I think a large part of the motive for state-takeovers that don’t result in any significant improvements in education is to reduce black and Latino political power. After Katrina in New Orleans, the white establishment began abolishing and consolidating elected offices to reduce the opportunities for minority hiring and patronage, all in the name of good government. White-controlled charters hired white support workers or new immigrants to the city with no sense of community. Republicans want to deprive the black and brown middle class of government jobs that were the traditional back bone of electoral organizations.
BINGO. It is separate and unequal treatment in order to place mostly black and brown students in separate and unequal schools where the students are monetized in order to create revenue streams for the already wealthy. My question is why isn’t this illegal?
In NYC, Mayor Bloomberg and Joel Klein broke up the feeder patterns that defined communities. One of their highest level directors told me that their goal was to make sure that there would never be a political base of support to fight their constant reorganizations. If there are 20 students living in the same apartment building and they are enrolled in 12-15 different schools, there is no way to organize them to protest. Every high school and every middle school is a school of choice. Students are traveling 45 minutes or an hour or more to schools far from home. It is a system of choice that is so complex that only the most sophisticated parents understand it.

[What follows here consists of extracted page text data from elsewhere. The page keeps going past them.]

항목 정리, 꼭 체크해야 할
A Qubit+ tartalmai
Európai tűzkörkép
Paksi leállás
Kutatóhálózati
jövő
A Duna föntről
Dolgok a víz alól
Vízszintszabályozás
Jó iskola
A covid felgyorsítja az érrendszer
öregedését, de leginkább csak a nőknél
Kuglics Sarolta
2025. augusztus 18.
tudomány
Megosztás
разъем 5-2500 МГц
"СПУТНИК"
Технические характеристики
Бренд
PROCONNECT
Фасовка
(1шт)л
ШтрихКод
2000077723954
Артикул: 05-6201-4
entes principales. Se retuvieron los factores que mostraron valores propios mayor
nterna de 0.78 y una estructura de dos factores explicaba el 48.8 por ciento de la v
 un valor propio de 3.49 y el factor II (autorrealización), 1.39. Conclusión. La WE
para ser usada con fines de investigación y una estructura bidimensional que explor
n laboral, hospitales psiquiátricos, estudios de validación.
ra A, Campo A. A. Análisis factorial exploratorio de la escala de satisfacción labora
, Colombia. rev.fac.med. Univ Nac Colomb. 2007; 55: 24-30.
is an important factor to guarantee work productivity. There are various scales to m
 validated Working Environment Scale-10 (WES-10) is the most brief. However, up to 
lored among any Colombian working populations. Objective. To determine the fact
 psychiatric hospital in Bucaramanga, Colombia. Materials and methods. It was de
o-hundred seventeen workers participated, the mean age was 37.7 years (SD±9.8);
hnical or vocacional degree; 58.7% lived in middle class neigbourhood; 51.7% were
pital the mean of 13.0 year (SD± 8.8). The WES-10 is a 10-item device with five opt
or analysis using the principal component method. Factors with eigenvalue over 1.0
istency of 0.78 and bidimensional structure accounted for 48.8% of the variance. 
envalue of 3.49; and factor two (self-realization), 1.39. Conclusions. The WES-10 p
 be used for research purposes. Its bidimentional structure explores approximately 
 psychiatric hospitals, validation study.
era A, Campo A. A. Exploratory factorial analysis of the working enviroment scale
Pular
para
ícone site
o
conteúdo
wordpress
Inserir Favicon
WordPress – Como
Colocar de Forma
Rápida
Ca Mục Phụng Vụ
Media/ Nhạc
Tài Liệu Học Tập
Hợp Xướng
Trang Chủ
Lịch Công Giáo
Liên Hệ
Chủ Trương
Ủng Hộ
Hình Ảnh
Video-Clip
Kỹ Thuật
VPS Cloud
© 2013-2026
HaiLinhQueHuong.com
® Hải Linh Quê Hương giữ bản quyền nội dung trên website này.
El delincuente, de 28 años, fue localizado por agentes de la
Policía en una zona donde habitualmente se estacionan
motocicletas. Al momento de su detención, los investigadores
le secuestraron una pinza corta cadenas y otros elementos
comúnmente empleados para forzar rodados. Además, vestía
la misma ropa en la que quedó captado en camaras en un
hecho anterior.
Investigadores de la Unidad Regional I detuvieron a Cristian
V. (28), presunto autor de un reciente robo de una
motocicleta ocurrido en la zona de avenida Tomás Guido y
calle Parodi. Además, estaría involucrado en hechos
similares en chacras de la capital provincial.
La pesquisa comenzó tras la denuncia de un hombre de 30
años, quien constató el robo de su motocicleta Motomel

Choice in New Orleans meant students living in Mississippi Gulf Coast summer homes got into selective admission New Orleans charters. Maybe Bloomberg will become president and make school choice universally interstate,
As Diane points out in her comparison between HISD and Dallas, evidence and logic no longer apply. Those at the top impose their agenda and the media dances to their tune. The fate of all Houston’s public school students depends on evil politics!